Mandioca e Farinha, um serve pro outro

Publicado por Sebastião Verly 7 de agosto de 2012

Passei a infância e adolescência em Pompéu, uma cidade de interior de Minas, onde ouvi tantos casos que tenho vontade de narrar, pelo humor ou pelos ensinamentos que trazem.

Ontem, quando conversava no ônibus sobre carás e inhames, lembrei-me do mangarito que sumiu de vez do Mercado Central de Belo Horizonte. O mangarito quase desapareceu, para tornar-se, tempos depois, uma preciosidade culinária ao lado de outras raízes do Brasil. É uma delícia!

Na hora, me veio à mente um caso que era muito contado em minha cidade natal. João Serra era um dos fazendeiros mais ricos, e não ficou rico à toa. Era considerado um homem centrado em suas atividades e, além disso, muito sovina. Casou-se duas vezes. Os filhos do primeiro casamento ficaram muito comedidos mesmo depois de velhos. O pai mantinha um poder incontestável sobre os filhos.

Um desses, o Cota, mesmo depois de se tornar pai de família, ainda prestava contas ao velho. João Serra, agora casado de novo, educava os novos rapazes com muito mais liberdade.

O Cota ia sempre à Capital, creio que para fazer um tratamento de saúde, e numa dessas viagens comprou um livro sobre práticas agrícolas, que chamou sua atenção por um capitulo sobre o mangarito. Cota era o único produtor em maior escala daquele tubérculo na cidade.

No dia seguinte ao retorno, Cota foi visitar o pai e relatar a viagem. Levou o livro de boa encadernação para mostrar ao velho. João Serra folheou o livro, leu o tal capitulo do cultivo de mangarito, leu mais um ou dois, parou na parte referente à fava torcida, uma fava muito saborosa, trazida pelos portugueses logo no início da colonização.

Com aquele jeito duro que sempre mantinha para com os primeiros filhos, jogou o livro em cima da mesa com uma expressão de desdém.

– Cota, quanto é que você pagou nisso?

O Cota, temendo uma bronca se dissesse que havia pago 30 cruzeiros no livro, resolveu mentir para evitar a repreensão.

– Uma pechincha, pai, 5 cruzeiros.

João Serra enfiou a mão no bolso, catou 5 notinhas de um cruzeiro e entregou ao filho.

– Eu vou ficar com este, semana que vem você tem mesmo que voltar a Belo Horizonte e compra outro para você.

Outro caso do velho João Serra era contado pelos empregados de sua fazenda. Na ampla cozinha vários bancos contornavam o fogão a lenha. Empregados e familiares faziam a fila comum, pegavam os pratos e talheres na mesa ao lado e se serviam no fogão onde ficavam as panelas fumegantes.
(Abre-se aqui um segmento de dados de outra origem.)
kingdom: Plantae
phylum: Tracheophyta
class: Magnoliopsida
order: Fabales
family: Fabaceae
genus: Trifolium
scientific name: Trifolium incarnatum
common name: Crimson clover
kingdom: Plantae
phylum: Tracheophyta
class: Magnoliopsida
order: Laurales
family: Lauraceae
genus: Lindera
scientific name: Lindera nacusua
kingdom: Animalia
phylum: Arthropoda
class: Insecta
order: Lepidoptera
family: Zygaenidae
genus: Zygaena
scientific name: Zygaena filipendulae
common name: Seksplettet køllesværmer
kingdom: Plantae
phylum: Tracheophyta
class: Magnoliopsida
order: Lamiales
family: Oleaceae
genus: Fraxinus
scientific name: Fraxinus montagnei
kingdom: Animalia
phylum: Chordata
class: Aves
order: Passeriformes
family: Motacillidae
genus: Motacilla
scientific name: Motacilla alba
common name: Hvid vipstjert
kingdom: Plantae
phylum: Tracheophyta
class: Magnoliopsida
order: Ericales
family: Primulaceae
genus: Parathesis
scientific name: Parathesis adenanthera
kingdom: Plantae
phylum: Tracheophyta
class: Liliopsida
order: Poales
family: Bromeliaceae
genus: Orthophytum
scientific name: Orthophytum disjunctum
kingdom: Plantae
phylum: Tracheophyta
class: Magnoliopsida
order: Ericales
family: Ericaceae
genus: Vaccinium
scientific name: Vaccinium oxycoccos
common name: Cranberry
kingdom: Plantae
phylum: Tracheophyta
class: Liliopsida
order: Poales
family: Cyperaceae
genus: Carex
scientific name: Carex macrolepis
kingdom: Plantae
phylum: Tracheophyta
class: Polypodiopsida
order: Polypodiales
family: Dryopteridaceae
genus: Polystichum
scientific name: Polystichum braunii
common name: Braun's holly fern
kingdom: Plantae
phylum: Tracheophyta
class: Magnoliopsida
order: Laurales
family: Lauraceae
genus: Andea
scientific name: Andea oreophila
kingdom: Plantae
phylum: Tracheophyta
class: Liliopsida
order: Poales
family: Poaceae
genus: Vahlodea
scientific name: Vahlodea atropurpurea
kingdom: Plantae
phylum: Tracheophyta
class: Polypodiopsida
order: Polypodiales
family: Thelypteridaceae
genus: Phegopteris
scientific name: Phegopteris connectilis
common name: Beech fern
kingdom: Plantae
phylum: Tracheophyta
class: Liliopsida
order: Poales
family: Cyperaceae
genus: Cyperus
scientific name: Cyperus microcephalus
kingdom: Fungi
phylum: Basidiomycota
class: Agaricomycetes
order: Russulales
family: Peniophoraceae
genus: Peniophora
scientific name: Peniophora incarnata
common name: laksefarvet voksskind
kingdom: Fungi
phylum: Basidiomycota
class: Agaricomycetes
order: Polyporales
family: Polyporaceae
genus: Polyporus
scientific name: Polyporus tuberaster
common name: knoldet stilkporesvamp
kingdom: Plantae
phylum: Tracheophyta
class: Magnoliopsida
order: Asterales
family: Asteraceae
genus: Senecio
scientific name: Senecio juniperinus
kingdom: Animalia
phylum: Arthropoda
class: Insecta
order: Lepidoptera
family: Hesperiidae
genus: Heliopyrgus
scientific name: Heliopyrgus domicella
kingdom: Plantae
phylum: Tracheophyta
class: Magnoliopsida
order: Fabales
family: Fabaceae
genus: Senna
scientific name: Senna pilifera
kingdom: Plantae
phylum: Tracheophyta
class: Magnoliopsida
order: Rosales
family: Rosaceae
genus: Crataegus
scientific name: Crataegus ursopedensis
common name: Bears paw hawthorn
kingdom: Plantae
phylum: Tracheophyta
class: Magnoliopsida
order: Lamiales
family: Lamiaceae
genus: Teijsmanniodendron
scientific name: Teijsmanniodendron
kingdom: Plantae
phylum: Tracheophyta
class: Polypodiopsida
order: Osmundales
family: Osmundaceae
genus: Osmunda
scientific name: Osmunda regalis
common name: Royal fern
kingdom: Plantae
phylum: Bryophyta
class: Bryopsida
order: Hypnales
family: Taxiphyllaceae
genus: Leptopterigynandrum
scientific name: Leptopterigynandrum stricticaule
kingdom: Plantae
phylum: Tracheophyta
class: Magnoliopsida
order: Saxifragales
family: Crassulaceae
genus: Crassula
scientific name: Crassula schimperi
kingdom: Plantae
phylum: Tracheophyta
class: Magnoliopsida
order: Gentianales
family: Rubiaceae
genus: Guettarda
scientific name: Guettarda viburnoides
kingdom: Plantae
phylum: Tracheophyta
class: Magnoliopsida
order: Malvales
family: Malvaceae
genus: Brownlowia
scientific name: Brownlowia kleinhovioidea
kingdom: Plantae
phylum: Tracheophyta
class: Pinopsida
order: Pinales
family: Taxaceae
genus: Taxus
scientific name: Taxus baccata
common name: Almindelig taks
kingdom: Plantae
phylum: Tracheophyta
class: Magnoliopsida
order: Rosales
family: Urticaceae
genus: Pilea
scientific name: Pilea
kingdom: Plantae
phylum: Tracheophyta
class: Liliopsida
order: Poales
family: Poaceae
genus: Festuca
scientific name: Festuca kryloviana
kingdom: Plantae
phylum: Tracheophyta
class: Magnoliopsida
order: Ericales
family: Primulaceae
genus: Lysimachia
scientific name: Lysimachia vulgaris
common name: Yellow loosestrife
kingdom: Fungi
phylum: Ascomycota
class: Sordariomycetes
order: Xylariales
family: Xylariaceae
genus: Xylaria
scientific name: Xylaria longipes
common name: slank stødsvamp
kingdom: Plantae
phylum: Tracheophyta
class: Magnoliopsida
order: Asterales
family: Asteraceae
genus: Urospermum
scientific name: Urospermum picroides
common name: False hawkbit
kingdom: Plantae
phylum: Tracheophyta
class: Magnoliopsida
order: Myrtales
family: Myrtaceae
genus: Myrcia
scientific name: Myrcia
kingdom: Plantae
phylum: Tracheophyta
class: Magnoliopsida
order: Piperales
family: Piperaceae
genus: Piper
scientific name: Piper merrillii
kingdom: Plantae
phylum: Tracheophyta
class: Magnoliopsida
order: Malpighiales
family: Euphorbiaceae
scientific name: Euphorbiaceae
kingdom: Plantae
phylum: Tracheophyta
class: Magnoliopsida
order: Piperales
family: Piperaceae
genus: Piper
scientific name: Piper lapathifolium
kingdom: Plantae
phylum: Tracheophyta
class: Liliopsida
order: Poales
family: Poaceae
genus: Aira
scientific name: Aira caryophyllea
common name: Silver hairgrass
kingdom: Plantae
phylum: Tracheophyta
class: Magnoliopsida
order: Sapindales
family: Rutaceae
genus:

Arroz, feijão e carne eram o básico. Couve às vezes. Farinha de mandioca sempre acompanhava o feijão, quanto mais o feijão estava aguado, mais farinha era servida. Quando a colheita de mandioca era abundante, esta também era servida cozida. Nessas ocasiões contam que o João Serra ficava sentado em frente ao fogão, e quando alguém, da família ou empregado, havia já servido a mandioca e mostrava a intenção de servir-se de farinha, o velho sovina impedia dizendo: “Você já pôs mandioca, um serve para o outro”.